Amoeba Teen – Amoeba TeenAmoeba Teen: Amoeba Teen – album review

Big Stir Records


Out now

Self-titled follow-up to 2019’s Medium Wave album by Stourbridge outfit Amoeba Teen, with 10 brand new tracks making up the band’s third long player in total since forming back in the late 1990s. Ian Canty was a pretty simple teenager and he isn’t much different all these years on…

After a three year hiatus during which the world has pretty much been turned upside down, Stourbridge power pop maestros Amoeba Teen return with a brand new self-titled album on Big Stir Records. The band came together as a solid unit when songsmiths and Amoeba Teen founders Mark Britton and Mike Turner greeted the arrival of a rhythm section in the form of drummer Carl Baylis and bass player Simon Muttit in 2016. Before this they only really existed on the demo tapes Britton and Turner had knocked together from the late 1990s onwards.

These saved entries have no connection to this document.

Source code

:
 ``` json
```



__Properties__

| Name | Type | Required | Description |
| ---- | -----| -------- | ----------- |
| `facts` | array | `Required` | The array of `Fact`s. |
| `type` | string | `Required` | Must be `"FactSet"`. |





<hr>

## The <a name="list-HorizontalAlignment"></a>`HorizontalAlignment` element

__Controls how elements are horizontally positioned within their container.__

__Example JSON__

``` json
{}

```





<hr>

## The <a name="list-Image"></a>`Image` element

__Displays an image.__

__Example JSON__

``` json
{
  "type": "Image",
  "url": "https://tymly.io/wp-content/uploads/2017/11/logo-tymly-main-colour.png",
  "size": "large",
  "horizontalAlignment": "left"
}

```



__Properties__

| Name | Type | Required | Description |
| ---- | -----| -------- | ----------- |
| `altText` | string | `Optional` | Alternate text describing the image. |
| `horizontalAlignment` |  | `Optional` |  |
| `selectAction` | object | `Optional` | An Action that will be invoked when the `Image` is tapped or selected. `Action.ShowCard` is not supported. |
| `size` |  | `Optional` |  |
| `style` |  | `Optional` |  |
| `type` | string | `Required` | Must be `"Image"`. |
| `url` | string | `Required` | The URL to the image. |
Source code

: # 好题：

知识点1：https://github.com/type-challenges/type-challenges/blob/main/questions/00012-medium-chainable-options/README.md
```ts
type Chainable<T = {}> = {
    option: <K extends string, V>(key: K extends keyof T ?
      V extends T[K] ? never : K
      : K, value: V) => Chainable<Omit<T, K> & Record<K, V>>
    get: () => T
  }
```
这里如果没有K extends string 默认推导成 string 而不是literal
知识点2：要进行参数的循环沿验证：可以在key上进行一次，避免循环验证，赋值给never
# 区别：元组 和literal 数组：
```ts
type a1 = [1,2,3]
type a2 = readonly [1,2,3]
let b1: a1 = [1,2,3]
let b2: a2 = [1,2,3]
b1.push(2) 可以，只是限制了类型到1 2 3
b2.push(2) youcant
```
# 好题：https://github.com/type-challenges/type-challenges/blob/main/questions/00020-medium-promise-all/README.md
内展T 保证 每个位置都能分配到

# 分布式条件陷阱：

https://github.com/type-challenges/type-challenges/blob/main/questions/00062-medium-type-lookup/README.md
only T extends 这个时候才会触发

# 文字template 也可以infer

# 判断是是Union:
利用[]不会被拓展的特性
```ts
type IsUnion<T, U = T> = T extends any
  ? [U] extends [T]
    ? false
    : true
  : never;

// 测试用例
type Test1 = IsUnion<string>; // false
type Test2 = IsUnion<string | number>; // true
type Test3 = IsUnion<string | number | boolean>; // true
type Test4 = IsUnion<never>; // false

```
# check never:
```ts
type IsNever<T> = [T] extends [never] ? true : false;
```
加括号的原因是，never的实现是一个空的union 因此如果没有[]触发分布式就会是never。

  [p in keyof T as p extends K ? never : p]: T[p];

With a full line up finally in place, Amoeba Teen took to the road and played many live shows, impressing audiences with pure pop hammer adorning some well crafted tunes. They put out their debut LP The Appleyard Sessions a year later in 2017, with 2019’s Medium Wave seeing them break new ground as Big Stir’s first UK band.

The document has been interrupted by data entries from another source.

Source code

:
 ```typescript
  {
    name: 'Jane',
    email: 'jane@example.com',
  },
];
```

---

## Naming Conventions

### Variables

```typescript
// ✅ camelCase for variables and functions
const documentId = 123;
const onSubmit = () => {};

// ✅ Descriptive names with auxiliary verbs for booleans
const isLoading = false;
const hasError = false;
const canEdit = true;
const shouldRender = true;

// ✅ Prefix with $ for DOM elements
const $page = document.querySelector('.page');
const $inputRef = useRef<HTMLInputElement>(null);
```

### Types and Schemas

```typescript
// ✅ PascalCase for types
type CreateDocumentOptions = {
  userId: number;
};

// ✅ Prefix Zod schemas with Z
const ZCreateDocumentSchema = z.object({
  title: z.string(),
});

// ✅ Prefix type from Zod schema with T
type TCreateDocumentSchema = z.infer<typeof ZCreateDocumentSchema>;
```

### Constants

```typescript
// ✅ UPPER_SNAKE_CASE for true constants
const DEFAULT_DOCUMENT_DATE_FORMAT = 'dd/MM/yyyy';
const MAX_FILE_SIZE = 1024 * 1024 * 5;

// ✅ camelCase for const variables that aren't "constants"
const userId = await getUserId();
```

Mainstream kicks this new self-titled LP into gear with just over a minute of superbly chilled out psychedelia, until the band suddenly dart off into a totally different area altogether. A more upfront and insistent pop rhythm asserts itself instead, being just the kind of knowing, excellently constructed and instantly memorable pop pounding winner that Amoeba Teen specialise in. Just Not That Into You follows with an insistent, driving beat, unfolding into a pure guitar-driven ace with pithily observed lyrics rooted deep in the real world. It’s the inverse of a “hearts and flowers” love song and very clever but down to earth. The heavenly harmony vocals that are here mark this album all the way through, a lovely detail.

Next comes New Material World, where an edgy near-new wave structure and intensity plus soaring guitar work really push it into the stratosphere. There is plenty of kick to Amoeba Teen’s work, they have the knack for a quality melody of course, but marry it to a full-on musical attack too. Amoeba Teen the album slows the tempo a touch with A Good Reason Why, which is set in a very pretty and dreamy 1960s folk rock style. This again shows the band as a highly flexible unit, one that can turn their skills in a particular of direction to suit each mood. The track itself works stealthily towards a crescendo that is just beautifully realised. It all adds up to one of the highpoints of the LP.

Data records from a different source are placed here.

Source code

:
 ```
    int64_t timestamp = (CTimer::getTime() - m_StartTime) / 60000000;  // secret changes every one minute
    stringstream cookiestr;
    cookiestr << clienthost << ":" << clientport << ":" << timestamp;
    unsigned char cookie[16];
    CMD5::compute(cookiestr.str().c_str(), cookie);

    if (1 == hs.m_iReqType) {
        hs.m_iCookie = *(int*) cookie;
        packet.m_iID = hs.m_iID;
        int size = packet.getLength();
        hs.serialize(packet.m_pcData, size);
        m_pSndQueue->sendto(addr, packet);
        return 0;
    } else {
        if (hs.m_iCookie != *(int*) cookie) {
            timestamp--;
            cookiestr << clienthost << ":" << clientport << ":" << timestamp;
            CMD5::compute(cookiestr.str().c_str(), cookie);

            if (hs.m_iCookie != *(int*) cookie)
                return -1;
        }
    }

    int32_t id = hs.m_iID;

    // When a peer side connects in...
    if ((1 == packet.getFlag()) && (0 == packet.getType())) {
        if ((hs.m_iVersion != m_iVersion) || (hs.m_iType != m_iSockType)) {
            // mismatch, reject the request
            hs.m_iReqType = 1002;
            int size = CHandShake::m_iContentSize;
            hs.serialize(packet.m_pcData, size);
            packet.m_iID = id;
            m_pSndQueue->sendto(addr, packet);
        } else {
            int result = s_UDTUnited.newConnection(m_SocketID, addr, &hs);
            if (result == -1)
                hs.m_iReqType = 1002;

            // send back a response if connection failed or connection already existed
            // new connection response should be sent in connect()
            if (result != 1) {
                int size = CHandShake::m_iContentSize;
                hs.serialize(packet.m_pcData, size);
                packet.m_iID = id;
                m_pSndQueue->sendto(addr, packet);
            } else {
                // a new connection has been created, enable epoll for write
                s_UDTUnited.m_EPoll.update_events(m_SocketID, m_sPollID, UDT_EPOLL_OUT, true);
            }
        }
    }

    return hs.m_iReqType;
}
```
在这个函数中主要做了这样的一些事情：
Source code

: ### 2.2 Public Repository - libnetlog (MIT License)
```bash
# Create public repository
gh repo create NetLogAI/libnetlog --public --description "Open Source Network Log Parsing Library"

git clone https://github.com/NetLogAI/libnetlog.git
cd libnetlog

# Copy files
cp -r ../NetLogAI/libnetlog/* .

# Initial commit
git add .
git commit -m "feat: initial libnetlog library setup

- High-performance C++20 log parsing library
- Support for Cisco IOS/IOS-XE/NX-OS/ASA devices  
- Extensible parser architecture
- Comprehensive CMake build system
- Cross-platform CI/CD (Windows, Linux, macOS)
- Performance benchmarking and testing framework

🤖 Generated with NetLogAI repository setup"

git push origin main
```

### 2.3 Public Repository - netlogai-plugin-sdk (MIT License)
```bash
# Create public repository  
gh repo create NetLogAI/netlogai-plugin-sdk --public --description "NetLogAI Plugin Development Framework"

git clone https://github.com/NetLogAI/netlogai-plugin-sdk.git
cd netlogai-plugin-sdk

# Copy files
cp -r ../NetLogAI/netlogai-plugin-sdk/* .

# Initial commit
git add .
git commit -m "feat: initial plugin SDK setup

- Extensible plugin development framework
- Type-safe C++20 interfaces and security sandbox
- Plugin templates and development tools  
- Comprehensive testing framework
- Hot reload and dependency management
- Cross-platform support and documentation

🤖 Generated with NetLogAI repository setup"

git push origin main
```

January sports some easy going and well-judged country rock sounds and then a deep bass growl and colossal drums herald the onset of Barlight Crawl. This is a more jagged but still very comely item, a cross of r&b style strut and meaty modern pop music like if a 21st century version of The Stones played power pop. It is similar to Mainstream in a way that it boasts a big, assertive pop groove, this tune lets the buzzing rhythm work take the lead and again the Amoeba Teen vocal smarts come up with the goods. We then have what sounds to me like an update of the late 1960s/early 1970s ornate melodramatic pop style called Melody Told Me. The arrangement here is amazingly well done, hats off to putting that together and this ensures that all of Amoeba Teen’s strengths are combined into one really infectious pop nugget.

Being somewhat simpler in style, Monica Wake Up is just as charming and Putting The Kids Through College shows the band’s wry and off-beat worldview in full effect. Again they utilise another style here, with a louche jazz intro that prefaces the long sleepy drift towards the chorus. The final track of Amoeba Teen is the fuzzed up King Of The Cut. This number has the feel of psych/freakbeat in its wild guitarwork, but it is far from being derivative or stuck in the past, there real bite and originality here. Melodies zoom in and out and the effect is noisy, tuneful and bracing. King Of The Cut provides a fittingly epic climax to what is a bright and addictive display of pop/rock vim.

I’m a bit late on the scene with regard to Amoeba Teen, but this album presses all the right buttons for me. It is as inventive, novel and catchy as one could wish from a powerful pop collection, with the tunes quickly lodging themselves in the memory. There’s plenty to delve into and discover after a few more listens too, as despite being filled with hooks Amoeba Teen the LP is also one of hidden depths and neat touches of detail that will be teased out in time. A hugely likeable collection of the kind of literate pop music that should by rights dominate the radio bands throughout the coming summer months, Amoeba Teen has the ability to make the sun shine just that bit brighter.